Vorliegender Text:
▶

Jedoch darf uns all das nicht vom eigentlich Wichtigem ablenken. Die Proteste waren anfangs durchaus authentisch und aufrichtig und der Großteil der Protestler ist Teil eines wachsenden politischen Trends in der Türkei. Sollten die politischen Akteure diese Entwicklung nicht sorgfältig analysieren, werden sie auch in Zukunft von solchen Protesten überrascht werden.

Dieser neue politische Trend ist keine Parteienpolitik. Als Gegner gilt keine politische Partei mehr, sondern vielmehr eine Mentalität. Diese Mentalität wird momentan verkörpert durch eine ganz reale politische Persönlichkeit: Ministerpräsident Erdoğan.

Politik – abseits der Parteien

Es wäre nicht übertrieben zu behaupten, dass neben den Protestlern auch Erdoğan in der Vergangenheit oftmals die anderen bestehenden türkischen Parteien ignoriert hat. Dadurch, dass die Protestler eine deutliche Distanz zu den politischen Parteien aufrecht halten, die sie normalerweise unterstützen würden, konnten sie bislang erfolgreich verhindern, dass etwa die Oppositionspartei CHP die Proteste an sich reißt und instrumentalisiert. Gleichzeitig scheint Erdoğan die mahnenden Stimmen aus seiner eigenen Partei zu ignorieren, die ihn zur Besonnenheit, Toleranz und Dialog auffordern.

◀

Daten zur Auswertung:

▶

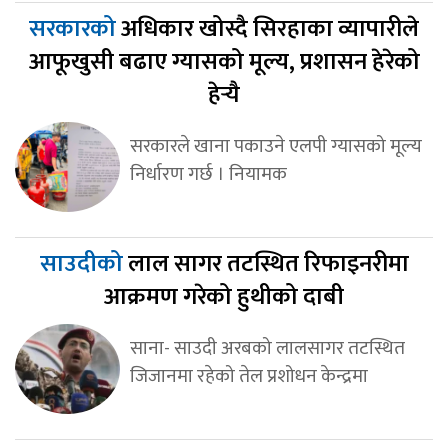
सरकारको
अधिकार खोस्दै सिरहाका व्यापारीले
आफूखुसी बढाए ग्यासको मूल्य, प्रशासन हेरेको
हेर्‍यै
सरकारले खाना पकाउने एलपी ग्यासको मूल्य
निर्धारण गर्छ । नियामक
साउदीको
लाल सागर तटस्थित रिफाइनरीमा
आक्रमण गरेको हुथीको दाबी
साना- साउदी अरबको लालसागर तटस्थित
जिजानमा रहेको तेल प्रशोधन केन्द्रमा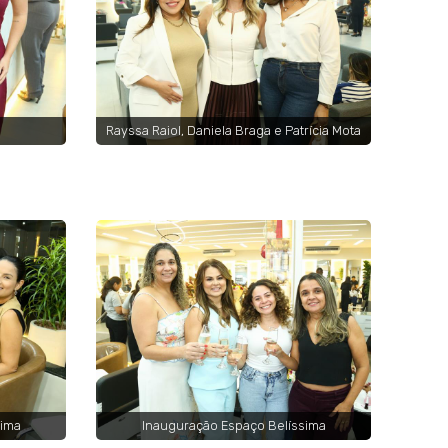
Rayssa Raiol, Daniela Braga e Patrícia Mota
sima
Inauguração Espaço Belíssima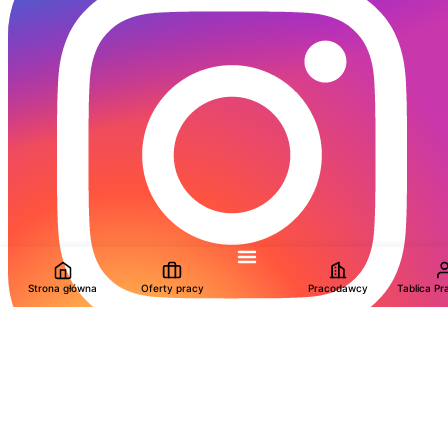
Strona główna
Oferty pracy
Pracodawcy
Tablica P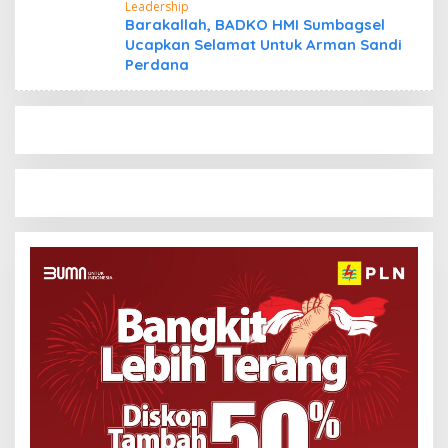
Leadership
Barakallah, BADKO HMI Sumbagsel
Ucapkan Selamat Untuk Arman Sandi
Perdana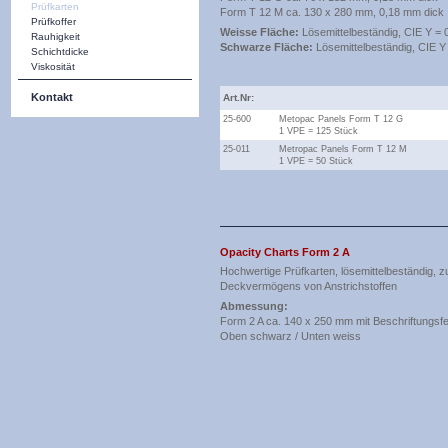
Prüfkarten
Form T 12 M ca. 130 x 280 mm, 0,18 mm dick
Prüfkoffer
Weisse Fläche:
Lösemittelbeständig, CIE Y = 
Rauhigkeit
Schwarze Fläche:
Lösemittelbeständig, CIE Y
Schichtdicke
Viskosität
Kontakt
Art.Nr:
25-600
Metopac Panels Form T 12 G
1 VPE = 125 Stück
25-011
Metropac Panels Form T 12 M
1 VPE = 50 Stück
Opacity Charts Form 2 A
Hochwertige Prüfkarten, lösemittelbeständig, z
Deckvermögens von Anstrichstoffen
Abmessung:
Form 2 A ca. 140 x 250 mm mit Beschriftungsfe
Oben schwarz / Unten weiss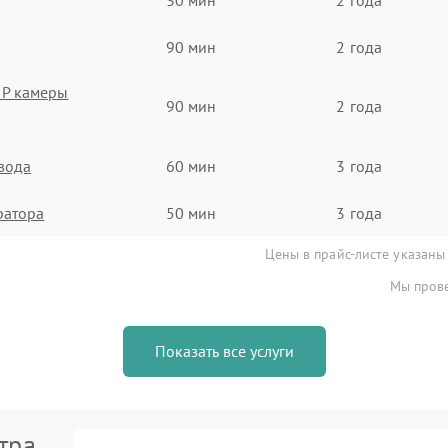
90 мин
2 года
IP камеры
90 мин
2 года
евода
60 мин
3 года
ратора
50 мин
3 года
Цены в прайс-листе указаны
Мы прове
Показать все услуги
тра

◀

Zu erledigende Aufgaben:
• a. Beantworte anhand des Textes über die Proteste in der Türkei folgende Fragen:
(i) Welche politische Persönlichkeit verkörpert momentan die Mentalität, die als Gegner gilt?
(ii) Welche Oppositionspartei konnte die Proteste bislang nicht an sich reißen und instrumentalisieren?
(iii) Wozu fordern die mahnenden Stimmen aus Erdoğans eigener Partei ihn auf?
• b. Gib aus dem Text über die Proteste in der Türkei den Abschnitt wortgetreu aus, beginnend mit „Es wäre nicht“ und weiter bis einschließlich „und Dialog auffordern.“.

Antworten je Aufgabe:
• a.
(i) Ministerpräsident Erdoğan
(ii) Die CHP
(iii) Zu Besonnenheit, Toleranz und Dialog

• b.
Es wäre nicht übertrieben zu behaupten, dass neben den Protestlern auch Erdoğan in der Vergangenheit oftmals die anderen bestehenden türkischen Parteien ignoriert hat. Dadurch, dass die Protestler eine deutliche Distanz zu den politischen Parteien aufrecht halten, die sie normalerweise unterstützen würden, konnten sie bislang erfolgreich verhindern, dass etwa die Oppositionspartei CHP die Proteste an sich reißt und instrumentalisiert. Gleichzeitig scheint Erdoğan die mahnenden Stimmen aus seiner eigenen Partei zu ignorieren, die ihn zur Besonnenheit, Toleranz und Dialog auffordern.